Извлечённый текст |
##########

Институту было предложено повторно рассмотреть все работы по новейшей истории, в том числе и те, которые уже находились в производстве. К ним относилась и моя собственная, которая к тому времени была уже набрана. Новое руководство мобилизовало все возможные силы для разгрома рукописи. Обсуждение 8 июля 1952 г. длилось много часов. В чем только меня не обвиняли! И все же разгром на научной основе не удался. Я принял те замечания, которые считал справедливыми, и пункт за пунктом (мое выступление продолжалось полтора часа) опроверг те аргументы, которые были основаны на передержках, домыслах, прямой фальсификации текста. Лишь трое выступавших (М. Н. Машкин, И. М. Майский и Л. В. Поздеева) дали объективную оценку работе. Мои собственные аргументы, по-видимому, произвели некоторое впечатление. А. Н. Филиппов, резюмируя итоги обсуждения, предложил дать мне до конца года время для доработки. Рекомендация к печати 1951 года (не лишено интереса, что тогда А. Н. Филиппов выступал в качестве рецензента на Ученом совете Института с положительным письменным и устным отзывом), не была отменена. Но аоновцы решили реваншировать себя обычным административным методом. На заседании партгруппы они заклеймили положительные отзывы как «беспринципные». В стенгазете института (ее редактором был тогда Б. Н. Крылов) появилась соответствующая статья. Еще спустя три месяца на заседании сектора, посвященного совсем другому вопросу, было принято решение, фактически ревизовавшее оценку работе, данную во время обсуждения.

На этом этапе дело окончилось тем, что набор рукописи был рассыпан. И это было в конечном счете большим счастьем для меня, ибо, не случилось этого, я вынужден был бы ввести в текст такие поправки, которые потом вызывали бы у меня чувство стыда. Но в то время удар был для меня тяжелым. Положение мое в секторе осложнилось.

##########

Задание 1 |
Подсчитайте строки, в которых встречается слово «value», учитывая регистр букв. В ответе дайте только число.
Текст и строки никак не связаны между собой.

Исходные строки |
##########

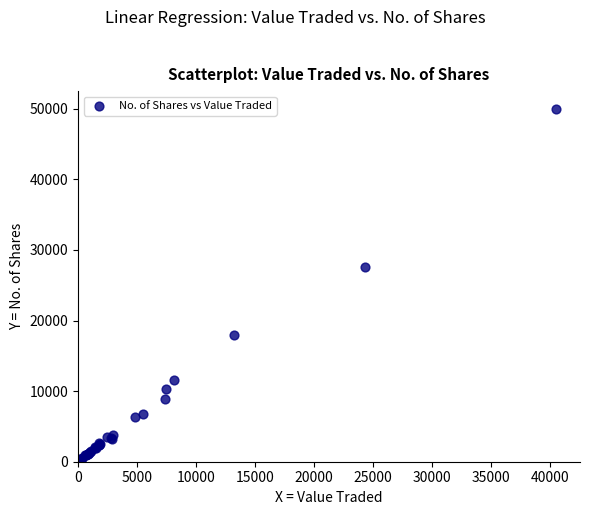

What Y value in the scatter plot is closest to 25003?

27571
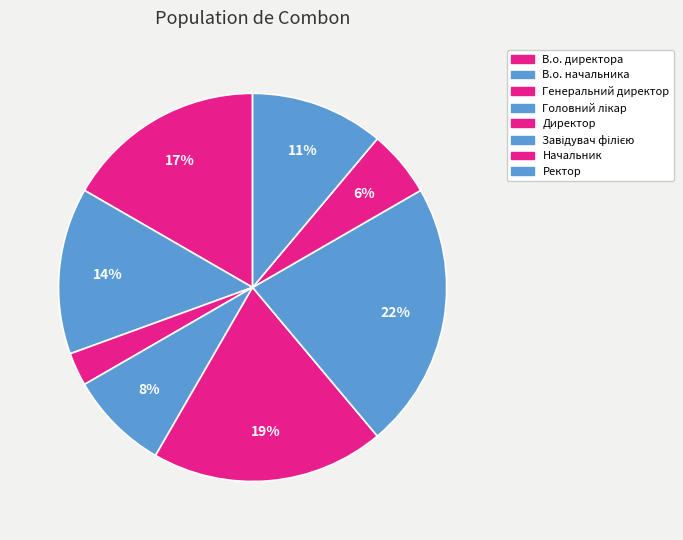

To the nearest percent, what portion does В.о. начальника represent?

14%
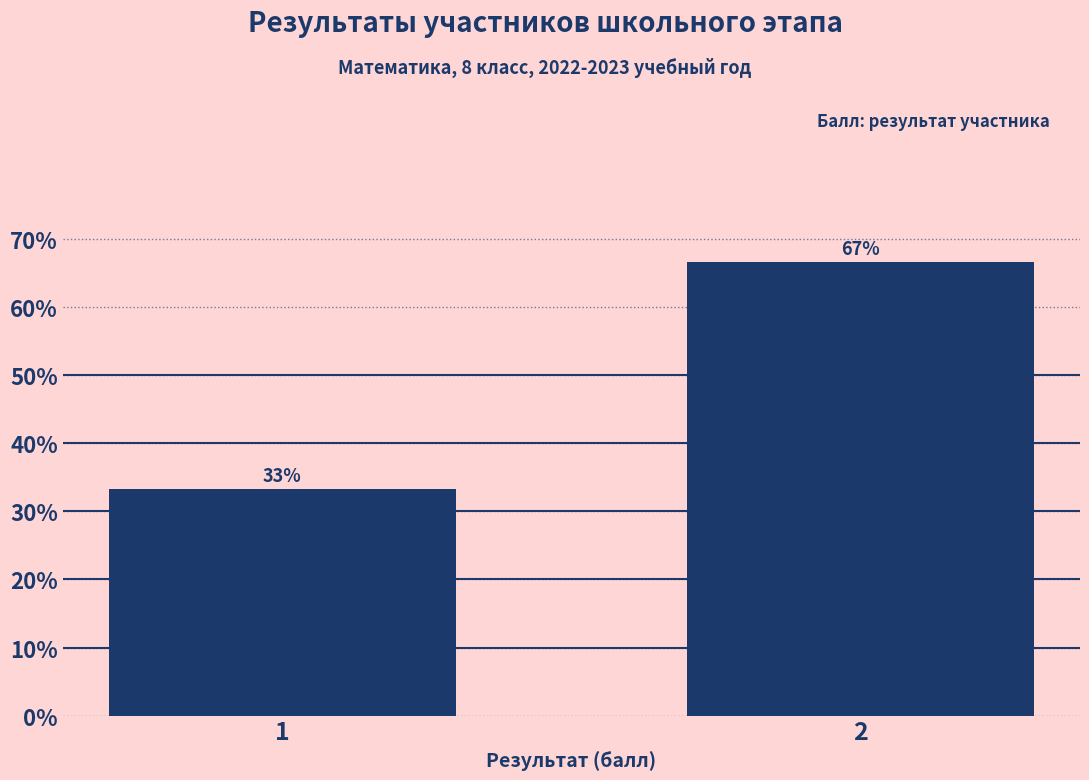

What is the average value?

50.0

##########

Задание 2 |
Пожалуйста, проверьте по тексту об обсуждении рукописи, верны ли утверждения (a) Обсуждение рукописи проходило 8 июля 1952 г.; (b) Выступление автора на обсуждении длилось два часа; (c) Рекомендация к печати 1951 года была отменена. На каждое ответьте «да» или «нет» и приведите решающие слова текста в точной цитате.

Ответ к заданию 1 |
2

Ответ к заданию 2 |
(a) Да: «Обсуждение 8 июля 1952 г. длилось много часов».
(b) Нет: «мое выступление продолжалось полтора часа».
(c) Нет: «не была отменена».